* [Exercise]: In the records below, find the line that contains "endometrial stroma are" and the line that contains "image exhibits IHC". Set down exactly those lines and every line between them, and nothing more.

* [Record set]:

>>

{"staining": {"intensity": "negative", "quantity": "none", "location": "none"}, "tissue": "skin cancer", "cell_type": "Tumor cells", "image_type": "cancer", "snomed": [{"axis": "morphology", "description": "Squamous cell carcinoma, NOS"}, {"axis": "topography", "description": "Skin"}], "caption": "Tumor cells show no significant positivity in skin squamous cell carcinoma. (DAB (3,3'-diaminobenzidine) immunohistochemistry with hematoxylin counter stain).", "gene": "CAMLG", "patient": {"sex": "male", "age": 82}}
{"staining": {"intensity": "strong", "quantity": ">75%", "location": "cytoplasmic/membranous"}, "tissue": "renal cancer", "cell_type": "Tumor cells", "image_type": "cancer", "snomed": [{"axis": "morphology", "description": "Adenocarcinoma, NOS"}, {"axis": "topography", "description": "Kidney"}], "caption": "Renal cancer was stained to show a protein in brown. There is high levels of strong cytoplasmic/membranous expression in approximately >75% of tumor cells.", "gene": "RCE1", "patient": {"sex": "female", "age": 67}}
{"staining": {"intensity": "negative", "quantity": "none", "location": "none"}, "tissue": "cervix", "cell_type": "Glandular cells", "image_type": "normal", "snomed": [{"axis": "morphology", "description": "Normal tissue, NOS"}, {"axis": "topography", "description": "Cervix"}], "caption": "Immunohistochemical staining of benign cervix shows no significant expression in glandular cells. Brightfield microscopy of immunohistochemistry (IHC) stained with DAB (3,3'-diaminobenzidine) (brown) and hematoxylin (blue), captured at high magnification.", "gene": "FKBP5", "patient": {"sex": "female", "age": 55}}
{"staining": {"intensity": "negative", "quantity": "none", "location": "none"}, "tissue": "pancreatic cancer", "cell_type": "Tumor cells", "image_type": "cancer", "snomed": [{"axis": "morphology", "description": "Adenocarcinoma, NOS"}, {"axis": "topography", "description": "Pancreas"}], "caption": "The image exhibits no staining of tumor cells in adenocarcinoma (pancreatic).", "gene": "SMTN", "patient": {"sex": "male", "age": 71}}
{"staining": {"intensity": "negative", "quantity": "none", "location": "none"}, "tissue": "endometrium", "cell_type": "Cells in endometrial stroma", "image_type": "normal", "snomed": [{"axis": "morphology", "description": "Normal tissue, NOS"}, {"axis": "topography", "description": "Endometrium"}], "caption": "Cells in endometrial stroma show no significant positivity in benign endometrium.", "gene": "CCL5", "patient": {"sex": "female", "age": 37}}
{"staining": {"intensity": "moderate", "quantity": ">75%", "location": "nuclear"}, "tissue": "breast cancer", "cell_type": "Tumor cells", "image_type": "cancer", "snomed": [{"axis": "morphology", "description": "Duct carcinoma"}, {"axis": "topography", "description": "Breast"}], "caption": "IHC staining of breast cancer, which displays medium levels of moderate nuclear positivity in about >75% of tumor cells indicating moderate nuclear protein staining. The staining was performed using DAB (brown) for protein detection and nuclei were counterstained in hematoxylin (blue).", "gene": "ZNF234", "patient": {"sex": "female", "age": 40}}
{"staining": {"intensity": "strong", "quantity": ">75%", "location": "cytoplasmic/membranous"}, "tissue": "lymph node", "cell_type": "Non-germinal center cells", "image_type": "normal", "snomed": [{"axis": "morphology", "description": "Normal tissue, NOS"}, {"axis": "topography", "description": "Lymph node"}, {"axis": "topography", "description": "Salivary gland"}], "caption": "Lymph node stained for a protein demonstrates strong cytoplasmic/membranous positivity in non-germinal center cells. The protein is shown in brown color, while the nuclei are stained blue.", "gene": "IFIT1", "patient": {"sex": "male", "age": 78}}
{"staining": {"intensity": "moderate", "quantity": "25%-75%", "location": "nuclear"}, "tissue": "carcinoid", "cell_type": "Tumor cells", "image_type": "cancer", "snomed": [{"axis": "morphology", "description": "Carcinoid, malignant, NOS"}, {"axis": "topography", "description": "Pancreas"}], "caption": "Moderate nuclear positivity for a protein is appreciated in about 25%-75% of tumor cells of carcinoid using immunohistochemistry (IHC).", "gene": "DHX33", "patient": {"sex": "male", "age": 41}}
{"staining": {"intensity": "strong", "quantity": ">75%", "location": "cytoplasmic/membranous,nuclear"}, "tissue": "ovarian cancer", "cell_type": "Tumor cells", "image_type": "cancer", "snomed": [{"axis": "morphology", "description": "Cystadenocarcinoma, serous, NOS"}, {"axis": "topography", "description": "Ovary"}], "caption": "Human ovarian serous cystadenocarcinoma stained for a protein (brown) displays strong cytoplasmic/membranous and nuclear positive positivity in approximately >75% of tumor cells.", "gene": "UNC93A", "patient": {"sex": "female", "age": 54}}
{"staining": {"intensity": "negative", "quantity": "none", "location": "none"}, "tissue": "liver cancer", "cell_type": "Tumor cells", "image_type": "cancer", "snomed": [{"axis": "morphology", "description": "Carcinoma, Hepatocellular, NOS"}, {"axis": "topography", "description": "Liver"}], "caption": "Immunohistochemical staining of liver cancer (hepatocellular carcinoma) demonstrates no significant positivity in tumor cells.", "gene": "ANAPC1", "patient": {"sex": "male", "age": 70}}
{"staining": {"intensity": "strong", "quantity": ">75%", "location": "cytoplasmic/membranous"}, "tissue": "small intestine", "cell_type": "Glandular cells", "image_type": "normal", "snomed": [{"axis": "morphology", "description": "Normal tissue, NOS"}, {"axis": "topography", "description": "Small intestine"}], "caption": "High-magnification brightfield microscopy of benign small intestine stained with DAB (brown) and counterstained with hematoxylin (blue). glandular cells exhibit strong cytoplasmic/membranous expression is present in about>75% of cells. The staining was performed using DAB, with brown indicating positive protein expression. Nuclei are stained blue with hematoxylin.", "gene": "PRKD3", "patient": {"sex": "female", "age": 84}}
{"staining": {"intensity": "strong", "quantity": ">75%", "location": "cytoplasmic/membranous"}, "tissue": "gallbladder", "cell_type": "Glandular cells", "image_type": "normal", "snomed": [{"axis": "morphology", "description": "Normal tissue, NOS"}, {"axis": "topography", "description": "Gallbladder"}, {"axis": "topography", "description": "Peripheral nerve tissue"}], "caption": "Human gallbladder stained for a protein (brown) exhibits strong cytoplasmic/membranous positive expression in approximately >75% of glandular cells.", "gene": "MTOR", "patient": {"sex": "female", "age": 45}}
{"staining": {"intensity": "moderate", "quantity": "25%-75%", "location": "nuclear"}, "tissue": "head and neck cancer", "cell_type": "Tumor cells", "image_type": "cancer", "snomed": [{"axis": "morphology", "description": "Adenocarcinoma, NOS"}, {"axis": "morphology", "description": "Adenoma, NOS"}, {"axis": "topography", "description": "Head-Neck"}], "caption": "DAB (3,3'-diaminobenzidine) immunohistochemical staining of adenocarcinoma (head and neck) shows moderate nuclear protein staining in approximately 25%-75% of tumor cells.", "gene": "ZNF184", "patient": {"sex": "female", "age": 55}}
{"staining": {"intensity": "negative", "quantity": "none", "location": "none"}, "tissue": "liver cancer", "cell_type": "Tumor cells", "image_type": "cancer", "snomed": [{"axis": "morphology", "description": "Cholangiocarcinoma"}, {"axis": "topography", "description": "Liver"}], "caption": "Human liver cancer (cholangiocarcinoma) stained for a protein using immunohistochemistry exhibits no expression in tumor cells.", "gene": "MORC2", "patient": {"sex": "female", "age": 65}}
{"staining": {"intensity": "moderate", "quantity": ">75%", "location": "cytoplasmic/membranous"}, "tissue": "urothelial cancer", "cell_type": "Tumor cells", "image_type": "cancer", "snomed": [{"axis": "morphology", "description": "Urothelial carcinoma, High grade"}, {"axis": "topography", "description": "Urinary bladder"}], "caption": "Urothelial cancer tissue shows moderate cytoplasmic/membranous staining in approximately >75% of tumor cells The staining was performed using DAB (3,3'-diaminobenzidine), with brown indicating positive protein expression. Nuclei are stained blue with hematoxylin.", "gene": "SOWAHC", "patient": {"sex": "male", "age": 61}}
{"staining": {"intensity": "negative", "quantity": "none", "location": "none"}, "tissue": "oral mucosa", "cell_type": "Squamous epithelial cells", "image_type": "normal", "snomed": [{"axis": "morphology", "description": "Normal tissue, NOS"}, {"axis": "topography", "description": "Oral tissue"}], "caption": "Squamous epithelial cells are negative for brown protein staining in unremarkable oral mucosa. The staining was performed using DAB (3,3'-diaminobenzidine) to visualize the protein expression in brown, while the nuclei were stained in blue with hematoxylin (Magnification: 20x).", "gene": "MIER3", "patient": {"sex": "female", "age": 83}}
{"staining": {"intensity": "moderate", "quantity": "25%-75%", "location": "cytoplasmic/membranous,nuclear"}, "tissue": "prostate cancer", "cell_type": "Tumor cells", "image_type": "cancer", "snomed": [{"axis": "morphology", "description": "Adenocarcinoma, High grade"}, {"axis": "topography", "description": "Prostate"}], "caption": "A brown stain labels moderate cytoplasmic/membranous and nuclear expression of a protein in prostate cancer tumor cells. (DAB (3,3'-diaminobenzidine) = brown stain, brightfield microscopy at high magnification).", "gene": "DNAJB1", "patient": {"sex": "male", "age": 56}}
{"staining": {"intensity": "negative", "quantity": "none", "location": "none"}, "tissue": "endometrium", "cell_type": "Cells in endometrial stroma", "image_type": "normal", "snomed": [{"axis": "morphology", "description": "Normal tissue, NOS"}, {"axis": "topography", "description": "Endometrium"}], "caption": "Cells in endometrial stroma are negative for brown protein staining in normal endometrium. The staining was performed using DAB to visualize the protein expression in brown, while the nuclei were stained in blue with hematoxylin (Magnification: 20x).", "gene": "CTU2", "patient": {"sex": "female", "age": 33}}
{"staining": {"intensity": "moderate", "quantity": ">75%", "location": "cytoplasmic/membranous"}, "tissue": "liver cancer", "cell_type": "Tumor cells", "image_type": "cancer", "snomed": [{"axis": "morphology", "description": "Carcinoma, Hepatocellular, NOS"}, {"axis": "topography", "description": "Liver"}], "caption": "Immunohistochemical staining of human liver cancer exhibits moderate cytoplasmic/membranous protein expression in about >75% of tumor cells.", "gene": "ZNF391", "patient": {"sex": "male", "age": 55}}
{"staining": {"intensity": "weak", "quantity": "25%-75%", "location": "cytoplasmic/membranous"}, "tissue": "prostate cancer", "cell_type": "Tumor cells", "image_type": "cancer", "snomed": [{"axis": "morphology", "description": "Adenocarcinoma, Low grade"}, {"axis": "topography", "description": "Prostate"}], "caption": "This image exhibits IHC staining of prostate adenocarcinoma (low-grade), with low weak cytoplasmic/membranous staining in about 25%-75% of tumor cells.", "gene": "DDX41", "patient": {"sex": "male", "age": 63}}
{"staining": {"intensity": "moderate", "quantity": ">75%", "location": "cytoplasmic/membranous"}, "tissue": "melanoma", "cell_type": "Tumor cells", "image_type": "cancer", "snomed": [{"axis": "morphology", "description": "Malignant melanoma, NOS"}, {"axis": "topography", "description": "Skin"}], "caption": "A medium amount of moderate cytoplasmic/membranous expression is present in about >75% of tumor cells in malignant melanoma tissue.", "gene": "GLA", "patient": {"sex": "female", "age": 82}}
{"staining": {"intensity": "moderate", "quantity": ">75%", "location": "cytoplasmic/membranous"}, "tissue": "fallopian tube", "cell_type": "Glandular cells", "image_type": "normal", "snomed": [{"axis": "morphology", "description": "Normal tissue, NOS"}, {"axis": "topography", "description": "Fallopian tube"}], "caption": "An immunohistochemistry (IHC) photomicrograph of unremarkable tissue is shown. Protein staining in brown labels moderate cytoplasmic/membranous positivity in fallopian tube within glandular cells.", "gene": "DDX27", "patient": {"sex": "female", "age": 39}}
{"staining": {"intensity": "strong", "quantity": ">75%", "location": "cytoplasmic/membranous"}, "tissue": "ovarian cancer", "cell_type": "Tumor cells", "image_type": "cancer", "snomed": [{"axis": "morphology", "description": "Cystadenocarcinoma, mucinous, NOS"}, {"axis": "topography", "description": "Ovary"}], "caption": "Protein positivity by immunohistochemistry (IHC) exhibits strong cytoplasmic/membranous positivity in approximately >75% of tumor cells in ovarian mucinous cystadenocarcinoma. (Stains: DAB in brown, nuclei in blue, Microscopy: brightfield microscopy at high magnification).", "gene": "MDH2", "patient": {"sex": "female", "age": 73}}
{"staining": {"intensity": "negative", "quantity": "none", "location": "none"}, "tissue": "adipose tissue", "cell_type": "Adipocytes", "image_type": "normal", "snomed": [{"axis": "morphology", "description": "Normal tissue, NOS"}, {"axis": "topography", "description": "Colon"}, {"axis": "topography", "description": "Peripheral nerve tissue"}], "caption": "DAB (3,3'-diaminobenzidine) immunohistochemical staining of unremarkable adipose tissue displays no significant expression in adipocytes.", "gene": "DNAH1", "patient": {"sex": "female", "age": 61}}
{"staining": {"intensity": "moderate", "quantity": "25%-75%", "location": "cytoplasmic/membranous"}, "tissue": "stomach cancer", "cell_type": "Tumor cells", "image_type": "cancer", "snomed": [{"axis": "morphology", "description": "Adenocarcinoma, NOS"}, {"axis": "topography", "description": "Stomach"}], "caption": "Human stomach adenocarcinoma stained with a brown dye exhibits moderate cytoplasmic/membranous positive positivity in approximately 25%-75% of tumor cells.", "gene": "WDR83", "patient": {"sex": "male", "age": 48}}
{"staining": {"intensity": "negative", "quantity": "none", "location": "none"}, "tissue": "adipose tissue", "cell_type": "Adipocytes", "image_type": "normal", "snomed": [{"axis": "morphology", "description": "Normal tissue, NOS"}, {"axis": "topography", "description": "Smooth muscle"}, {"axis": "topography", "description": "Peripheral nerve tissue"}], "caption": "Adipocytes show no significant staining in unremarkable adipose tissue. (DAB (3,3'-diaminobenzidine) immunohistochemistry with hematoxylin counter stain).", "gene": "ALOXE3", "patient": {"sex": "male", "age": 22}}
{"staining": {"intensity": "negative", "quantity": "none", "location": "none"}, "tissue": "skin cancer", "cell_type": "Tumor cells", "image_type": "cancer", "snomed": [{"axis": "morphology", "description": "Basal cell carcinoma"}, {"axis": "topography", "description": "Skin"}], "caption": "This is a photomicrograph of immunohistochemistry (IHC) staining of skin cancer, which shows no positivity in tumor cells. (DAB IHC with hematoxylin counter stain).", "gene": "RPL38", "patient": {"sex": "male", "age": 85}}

<<

* [Finished exercise]:
{"staining": {"intensity": "negative", "quantity": "none", "location": "none"}, "tissue": "endometrium", "cell_type": "Cells in endometrial stroma", "image_type": "normal", "snomed": [{"axis": "morphology", "description": "Normal tissue, NOS"}, {"axis": "topography", "description": "Endometrium"}], "caption": "Cells in endometrial stroma are negative for brown protein staining in normal endometrium. The staining was performed using DAB to visualize the protein expression in brown, while the nuclei were stained in blue with hematoxylin (Magnification: 20x).", "gene": "CTU2", "patient": {"sex": "female", "age": 33}}
{"staining": {"intensity": "moderate", "quantity": ">75%", "location": "cytoplasmic/membranous"}, "tissue": "liver cancer", "cell_type": "Tumor cells", "image_type": "cancer", "snomed": [{"axis": "morphology", "description": "Carcinoma, Hepatocellular, NOS"}, {"axis": "topography", "description": "Liver"}], "caption": "Immunohistochemical staining of human liver cancer exhibits moderate cytoplasmic/membranous protein expression in about >75% of tumor cells.", "gene": "ZNF391", "patient": {"sex": "male", "age": 55}}
{"staining": {"intensity": "weak", "quantity": "25%-75%", "location": "cytoplasmic/membranous"}, "tissue": "prostate cancer", "cell_type": "Tumor cells", "image_type": "cancer", "snomed": [{"axis": "morphology", "description": "Adenocarcinoma, Low grade"}, {"axis": "topography", "description": "Prostate"}], "caption": "This image exhibits IHC staining of prostate adenocarcinoma (low-grade), with low weak cytoplasmic/membranous staining in about 25%-75% of tumor cells.", "gene": "DDX41", "patient": {"sex": "male", "age": 63}}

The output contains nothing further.